───── SUPPLIED INFORMATION ─────
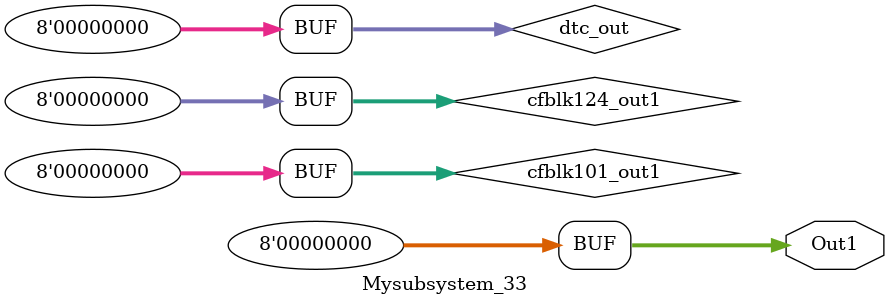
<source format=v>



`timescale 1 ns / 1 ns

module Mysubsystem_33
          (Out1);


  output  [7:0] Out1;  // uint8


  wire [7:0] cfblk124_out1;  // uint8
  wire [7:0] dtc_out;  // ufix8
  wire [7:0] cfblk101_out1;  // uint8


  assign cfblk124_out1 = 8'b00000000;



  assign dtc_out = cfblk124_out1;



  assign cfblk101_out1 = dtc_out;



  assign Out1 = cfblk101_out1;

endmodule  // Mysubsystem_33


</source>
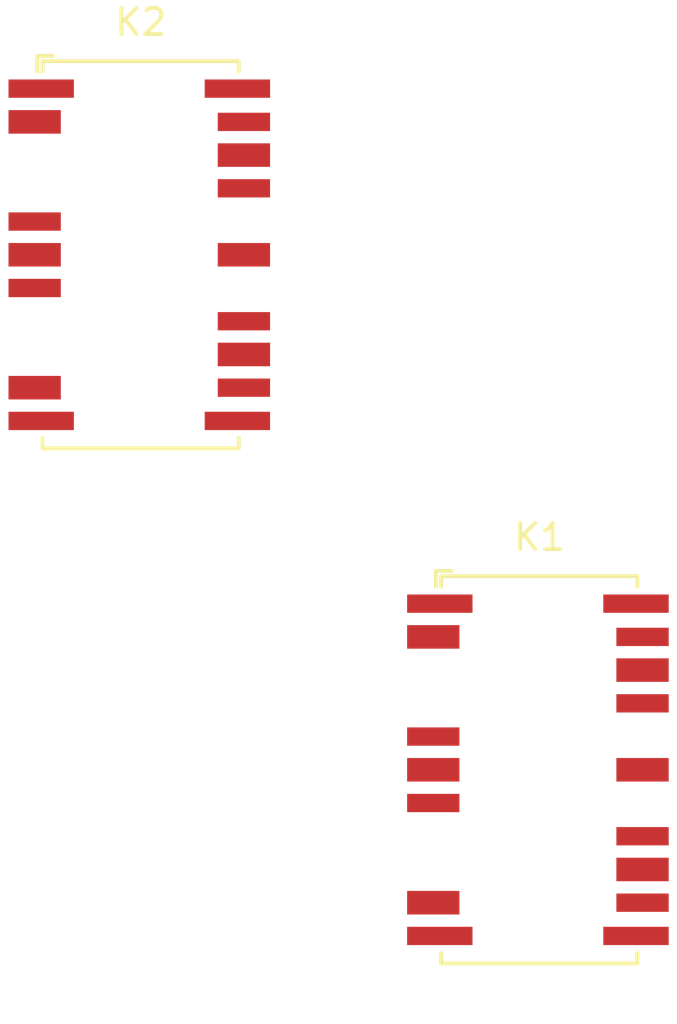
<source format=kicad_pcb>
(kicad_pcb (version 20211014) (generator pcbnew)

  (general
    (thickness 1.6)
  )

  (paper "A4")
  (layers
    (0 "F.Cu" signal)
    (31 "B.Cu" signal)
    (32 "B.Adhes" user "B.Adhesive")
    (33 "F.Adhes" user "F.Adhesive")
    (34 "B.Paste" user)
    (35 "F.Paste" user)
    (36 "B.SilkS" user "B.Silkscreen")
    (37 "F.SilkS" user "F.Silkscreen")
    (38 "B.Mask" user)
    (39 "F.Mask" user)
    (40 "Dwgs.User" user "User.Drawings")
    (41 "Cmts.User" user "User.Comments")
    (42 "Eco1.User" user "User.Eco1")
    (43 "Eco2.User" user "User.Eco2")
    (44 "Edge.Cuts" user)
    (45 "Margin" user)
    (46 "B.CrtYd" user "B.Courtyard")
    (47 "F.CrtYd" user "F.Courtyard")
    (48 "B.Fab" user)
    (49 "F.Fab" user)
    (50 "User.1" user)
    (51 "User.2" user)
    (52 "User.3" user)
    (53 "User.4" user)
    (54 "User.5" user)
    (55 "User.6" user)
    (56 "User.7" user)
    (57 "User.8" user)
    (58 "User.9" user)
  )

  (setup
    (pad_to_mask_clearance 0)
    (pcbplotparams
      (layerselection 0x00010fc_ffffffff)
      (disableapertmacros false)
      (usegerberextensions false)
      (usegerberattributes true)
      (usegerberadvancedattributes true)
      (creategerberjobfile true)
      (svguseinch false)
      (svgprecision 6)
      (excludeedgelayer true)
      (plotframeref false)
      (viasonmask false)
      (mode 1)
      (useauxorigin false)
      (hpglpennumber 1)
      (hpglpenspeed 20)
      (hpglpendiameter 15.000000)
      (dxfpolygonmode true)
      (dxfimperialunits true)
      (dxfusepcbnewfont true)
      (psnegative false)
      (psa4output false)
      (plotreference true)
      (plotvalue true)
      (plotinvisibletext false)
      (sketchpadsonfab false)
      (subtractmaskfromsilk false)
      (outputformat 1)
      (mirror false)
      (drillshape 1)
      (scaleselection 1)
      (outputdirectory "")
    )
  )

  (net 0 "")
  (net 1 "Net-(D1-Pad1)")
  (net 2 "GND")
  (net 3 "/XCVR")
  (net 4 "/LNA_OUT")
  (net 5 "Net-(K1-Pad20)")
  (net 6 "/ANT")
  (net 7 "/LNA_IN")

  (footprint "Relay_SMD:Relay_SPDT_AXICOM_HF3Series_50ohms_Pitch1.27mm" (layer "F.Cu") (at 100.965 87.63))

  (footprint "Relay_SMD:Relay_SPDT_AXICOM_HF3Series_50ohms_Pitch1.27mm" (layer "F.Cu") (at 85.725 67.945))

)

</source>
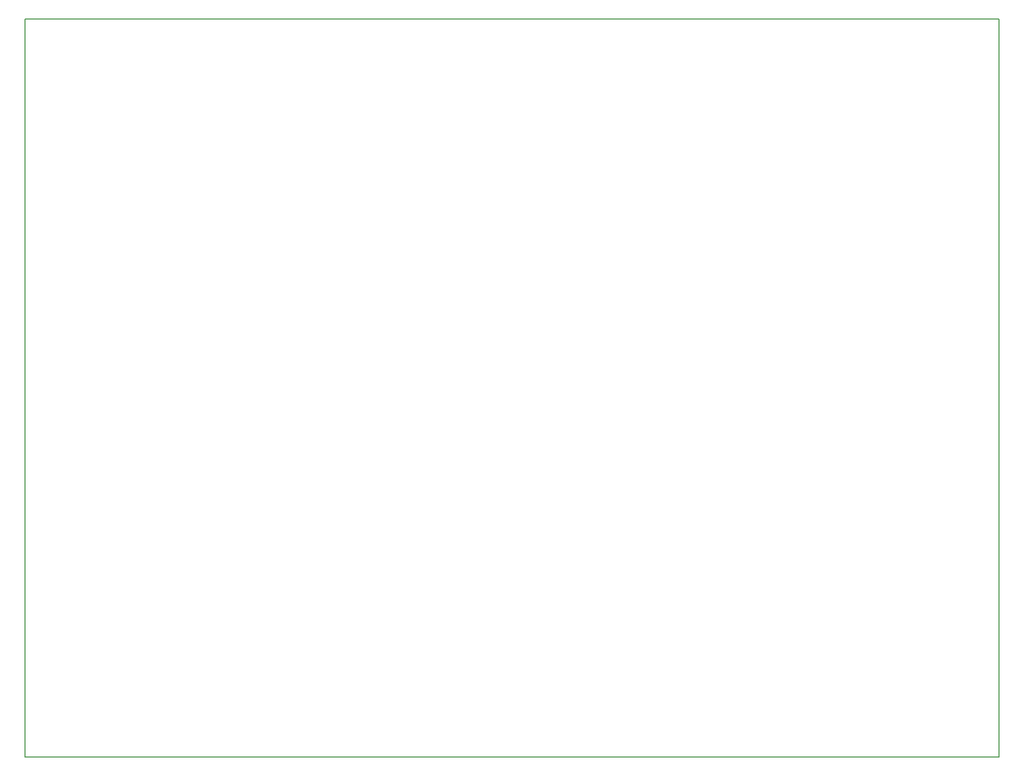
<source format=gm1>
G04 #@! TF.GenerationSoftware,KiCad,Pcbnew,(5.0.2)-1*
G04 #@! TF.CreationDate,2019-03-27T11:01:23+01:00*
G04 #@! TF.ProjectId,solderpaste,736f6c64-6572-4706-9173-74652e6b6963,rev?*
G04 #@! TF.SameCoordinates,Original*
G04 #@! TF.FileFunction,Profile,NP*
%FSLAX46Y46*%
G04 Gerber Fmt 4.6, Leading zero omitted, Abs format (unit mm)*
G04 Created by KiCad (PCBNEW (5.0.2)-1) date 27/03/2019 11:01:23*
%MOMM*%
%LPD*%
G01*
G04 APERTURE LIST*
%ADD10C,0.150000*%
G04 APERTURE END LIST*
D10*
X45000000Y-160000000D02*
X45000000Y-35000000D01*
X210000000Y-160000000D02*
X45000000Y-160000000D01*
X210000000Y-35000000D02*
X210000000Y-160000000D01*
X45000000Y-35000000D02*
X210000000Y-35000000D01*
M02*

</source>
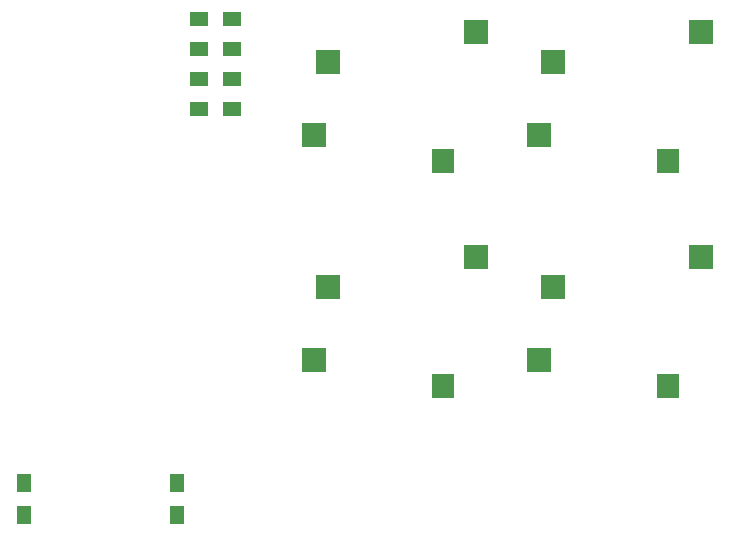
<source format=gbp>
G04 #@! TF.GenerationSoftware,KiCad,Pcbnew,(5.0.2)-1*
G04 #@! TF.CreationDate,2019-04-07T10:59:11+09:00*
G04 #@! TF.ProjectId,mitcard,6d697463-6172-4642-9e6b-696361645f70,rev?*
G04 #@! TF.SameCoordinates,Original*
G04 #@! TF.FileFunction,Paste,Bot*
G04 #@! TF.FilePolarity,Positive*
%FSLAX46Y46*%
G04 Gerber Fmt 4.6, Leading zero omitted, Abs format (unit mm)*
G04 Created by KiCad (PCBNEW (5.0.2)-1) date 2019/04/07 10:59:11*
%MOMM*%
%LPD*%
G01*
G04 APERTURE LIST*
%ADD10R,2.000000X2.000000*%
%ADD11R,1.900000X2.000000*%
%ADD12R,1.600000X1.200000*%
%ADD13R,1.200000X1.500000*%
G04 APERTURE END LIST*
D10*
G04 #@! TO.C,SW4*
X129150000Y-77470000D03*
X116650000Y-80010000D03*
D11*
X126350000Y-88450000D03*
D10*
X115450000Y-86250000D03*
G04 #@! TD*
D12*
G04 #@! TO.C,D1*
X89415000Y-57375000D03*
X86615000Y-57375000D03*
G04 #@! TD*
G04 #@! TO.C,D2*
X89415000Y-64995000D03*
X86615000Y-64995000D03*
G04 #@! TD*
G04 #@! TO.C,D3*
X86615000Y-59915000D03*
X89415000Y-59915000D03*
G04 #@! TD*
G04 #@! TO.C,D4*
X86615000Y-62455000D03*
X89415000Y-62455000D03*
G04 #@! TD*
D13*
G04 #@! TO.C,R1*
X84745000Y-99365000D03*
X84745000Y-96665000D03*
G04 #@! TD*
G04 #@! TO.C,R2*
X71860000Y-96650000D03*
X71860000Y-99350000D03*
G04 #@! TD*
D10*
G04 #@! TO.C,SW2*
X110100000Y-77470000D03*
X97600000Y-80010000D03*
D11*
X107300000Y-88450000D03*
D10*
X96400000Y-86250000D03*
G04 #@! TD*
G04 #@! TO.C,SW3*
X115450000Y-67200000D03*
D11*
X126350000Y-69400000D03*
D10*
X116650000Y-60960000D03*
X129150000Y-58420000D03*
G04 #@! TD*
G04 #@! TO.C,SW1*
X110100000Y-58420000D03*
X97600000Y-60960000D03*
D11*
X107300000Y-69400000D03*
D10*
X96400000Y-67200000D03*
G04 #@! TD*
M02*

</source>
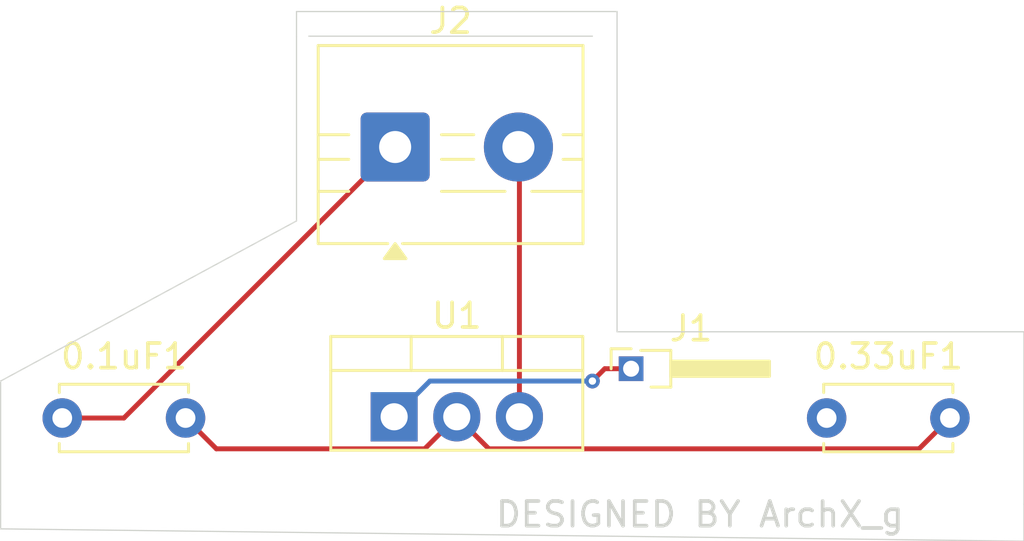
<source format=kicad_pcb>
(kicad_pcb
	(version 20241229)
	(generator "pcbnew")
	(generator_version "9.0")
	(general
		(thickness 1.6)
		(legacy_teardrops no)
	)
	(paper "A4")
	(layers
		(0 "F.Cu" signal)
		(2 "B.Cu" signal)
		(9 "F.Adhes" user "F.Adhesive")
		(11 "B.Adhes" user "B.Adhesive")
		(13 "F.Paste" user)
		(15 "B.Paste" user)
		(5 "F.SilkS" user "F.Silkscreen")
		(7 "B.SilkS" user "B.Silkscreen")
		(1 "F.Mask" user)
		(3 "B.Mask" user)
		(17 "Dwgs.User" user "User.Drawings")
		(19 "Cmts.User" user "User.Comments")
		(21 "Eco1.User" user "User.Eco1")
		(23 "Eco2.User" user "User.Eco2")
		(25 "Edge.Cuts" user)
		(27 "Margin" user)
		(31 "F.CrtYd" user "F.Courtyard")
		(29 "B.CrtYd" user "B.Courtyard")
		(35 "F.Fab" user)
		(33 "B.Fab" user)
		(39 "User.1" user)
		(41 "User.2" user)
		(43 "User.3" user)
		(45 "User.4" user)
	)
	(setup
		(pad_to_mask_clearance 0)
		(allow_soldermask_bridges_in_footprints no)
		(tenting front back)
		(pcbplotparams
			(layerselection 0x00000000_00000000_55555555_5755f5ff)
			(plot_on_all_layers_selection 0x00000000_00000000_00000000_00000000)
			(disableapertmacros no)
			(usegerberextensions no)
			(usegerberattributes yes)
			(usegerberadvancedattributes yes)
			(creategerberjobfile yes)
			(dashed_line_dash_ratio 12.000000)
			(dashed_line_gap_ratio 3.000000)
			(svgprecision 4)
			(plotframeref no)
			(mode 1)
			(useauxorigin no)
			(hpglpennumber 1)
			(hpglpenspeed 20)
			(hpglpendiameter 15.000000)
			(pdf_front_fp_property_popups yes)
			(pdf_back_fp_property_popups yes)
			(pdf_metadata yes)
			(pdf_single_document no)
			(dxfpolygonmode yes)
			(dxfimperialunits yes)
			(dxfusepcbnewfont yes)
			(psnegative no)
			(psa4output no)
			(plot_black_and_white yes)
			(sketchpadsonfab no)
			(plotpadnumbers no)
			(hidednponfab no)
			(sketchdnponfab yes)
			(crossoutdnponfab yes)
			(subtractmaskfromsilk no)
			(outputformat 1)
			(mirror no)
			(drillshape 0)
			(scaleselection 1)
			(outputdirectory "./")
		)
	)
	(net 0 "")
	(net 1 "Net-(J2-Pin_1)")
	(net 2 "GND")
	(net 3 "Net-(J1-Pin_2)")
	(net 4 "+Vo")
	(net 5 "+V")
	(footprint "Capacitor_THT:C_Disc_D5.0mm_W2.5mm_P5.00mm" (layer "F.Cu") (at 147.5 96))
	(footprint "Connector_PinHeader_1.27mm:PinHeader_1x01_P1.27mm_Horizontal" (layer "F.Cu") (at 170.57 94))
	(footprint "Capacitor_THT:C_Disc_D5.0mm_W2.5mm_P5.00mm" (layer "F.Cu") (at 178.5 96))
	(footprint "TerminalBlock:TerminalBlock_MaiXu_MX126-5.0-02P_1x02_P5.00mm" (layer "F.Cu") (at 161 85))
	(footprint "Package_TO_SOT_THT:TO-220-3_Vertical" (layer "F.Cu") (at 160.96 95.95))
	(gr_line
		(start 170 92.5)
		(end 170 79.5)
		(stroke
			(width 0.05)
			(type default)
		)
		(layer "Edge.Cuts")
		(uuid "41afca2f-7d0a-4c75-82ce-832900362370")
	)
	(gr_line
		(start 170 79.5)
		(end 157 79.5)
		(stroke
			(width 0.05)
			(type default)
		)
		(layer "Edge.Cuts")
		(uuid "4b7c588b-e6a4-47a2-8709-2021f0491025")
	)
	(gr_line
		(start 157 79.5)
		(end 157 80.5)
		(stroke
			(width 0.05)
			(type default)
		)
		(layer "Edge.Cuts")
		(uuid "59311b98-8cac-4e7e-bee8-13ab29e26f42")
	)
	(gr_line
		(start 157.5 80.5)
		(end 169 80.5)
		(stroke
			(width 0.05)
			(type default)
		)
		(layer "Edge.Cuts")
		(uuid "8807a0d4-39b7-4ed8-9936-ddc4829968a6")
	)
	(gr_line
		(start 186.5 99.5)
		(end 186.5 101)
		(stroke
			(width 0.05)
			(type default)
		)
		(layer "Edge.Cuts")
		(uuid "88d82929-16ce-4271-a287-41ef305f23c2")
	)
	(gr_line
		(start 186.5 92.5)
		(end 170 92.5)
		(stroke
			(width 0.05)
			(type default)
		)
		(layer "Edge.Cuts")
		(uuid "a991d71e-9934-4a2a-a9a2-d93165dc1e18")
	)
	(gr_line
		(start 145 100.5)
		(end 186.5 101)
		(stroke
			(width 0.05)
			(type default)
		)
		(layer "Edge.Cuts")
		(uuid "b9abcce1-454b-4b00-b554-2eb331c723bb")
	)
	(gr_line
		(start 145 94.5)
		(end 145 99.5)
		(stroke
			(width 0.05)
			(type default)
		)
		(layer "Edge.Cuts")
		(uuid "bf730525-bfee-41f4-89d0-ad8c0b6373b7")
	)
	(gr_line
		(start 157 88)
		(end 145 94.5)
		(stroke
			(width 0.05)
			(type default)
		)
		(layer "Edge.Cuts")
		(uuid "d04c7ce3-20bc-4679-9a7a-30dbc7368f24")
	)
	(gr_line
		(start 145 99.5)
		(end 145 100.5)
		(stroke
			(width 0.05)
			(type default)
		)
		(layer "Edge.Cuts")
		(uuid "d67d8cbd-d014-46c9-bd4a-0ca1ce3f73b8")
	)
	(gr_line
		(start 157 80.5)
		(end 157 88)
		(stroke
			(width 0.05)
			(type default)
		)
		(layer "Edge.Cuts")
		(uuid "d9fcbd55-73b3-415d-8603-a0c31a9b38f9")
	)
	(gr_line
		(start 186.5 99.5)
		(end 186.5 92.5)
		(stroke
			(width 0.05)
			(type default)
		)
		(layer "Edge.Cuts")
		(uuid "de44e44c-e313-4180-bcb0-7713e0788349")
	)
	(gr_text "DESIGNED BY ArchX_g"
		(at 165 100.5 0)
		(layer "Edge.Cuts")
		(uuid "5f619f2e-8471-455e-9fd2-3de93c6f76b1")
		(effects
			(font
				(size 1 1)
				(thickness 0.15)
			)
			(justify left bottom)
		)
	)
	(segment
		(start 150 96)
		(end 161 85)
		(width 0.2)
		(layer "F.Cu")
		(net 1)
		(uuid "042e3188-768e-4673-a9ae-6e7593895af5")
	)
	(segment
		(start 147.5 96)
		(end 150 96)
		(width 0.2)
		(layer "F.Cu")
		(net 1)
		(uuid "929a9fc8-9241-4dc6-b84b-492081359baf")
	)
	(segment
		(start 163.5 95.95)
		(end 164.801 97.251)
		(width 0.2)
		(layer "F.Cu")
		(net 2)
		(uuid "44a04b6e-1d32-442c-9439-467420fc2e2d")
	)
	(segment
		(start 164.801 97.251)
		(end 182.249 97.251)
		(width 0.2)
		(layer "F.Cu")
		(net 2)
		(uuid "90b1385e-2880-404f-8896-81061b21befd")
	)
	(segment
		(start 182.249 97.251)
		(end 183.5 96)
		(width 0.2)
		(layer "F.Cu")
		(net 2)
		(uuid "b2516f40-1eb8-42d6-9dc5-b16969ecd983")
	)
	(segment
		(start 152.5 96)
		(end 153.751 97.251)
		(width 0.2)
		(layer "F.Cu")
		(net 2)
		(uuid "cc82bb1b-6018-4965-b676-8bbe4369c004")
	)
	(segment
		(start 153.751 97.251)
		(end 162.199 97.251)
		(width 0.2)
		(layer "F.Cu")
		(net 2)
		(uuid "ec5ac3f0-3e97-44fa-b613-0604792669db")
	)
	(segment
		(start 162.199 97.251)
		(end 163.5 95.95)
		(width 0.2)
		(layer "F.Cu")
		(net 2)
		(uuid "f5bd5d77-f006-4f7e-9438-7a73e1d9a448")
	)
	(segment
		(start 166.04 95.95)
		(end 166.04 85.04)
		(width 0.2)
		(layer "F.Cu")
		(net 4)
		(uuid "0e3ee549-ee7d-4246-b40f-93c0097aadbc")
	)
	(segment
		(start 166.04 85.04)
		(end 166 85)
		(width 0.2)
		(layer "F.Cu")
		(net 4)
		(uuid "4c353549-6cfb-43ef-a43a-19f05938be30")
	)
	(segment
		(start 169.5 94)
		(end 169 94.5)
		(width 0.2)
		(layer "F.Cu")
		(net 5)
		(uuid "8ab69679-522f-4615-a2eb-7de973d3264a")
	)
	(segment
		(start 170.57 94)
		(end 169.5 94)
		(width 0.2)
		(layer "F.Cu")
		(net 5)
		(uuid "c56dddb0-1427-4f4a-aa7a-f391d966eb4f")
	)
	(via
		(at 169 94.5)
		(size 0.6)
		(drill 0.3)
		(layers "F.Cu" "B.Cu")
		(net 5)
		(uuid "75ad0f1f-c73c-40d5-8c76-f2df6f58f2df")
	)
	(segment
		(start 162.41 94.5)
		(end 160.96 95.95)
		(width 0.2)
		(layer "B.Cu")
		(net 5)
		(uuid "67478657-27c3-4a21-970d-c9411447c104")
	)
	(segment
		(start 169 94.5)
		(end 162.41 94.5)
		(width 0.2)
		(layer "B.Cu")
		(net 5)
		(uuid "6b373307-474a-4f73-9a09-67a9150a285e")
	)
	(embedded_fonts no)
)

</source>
─────
EXERCISE REQUIREMENTS
Within the entries, how many lines contain the word "plotframeref"? Answer with a number alone.

REPLY
2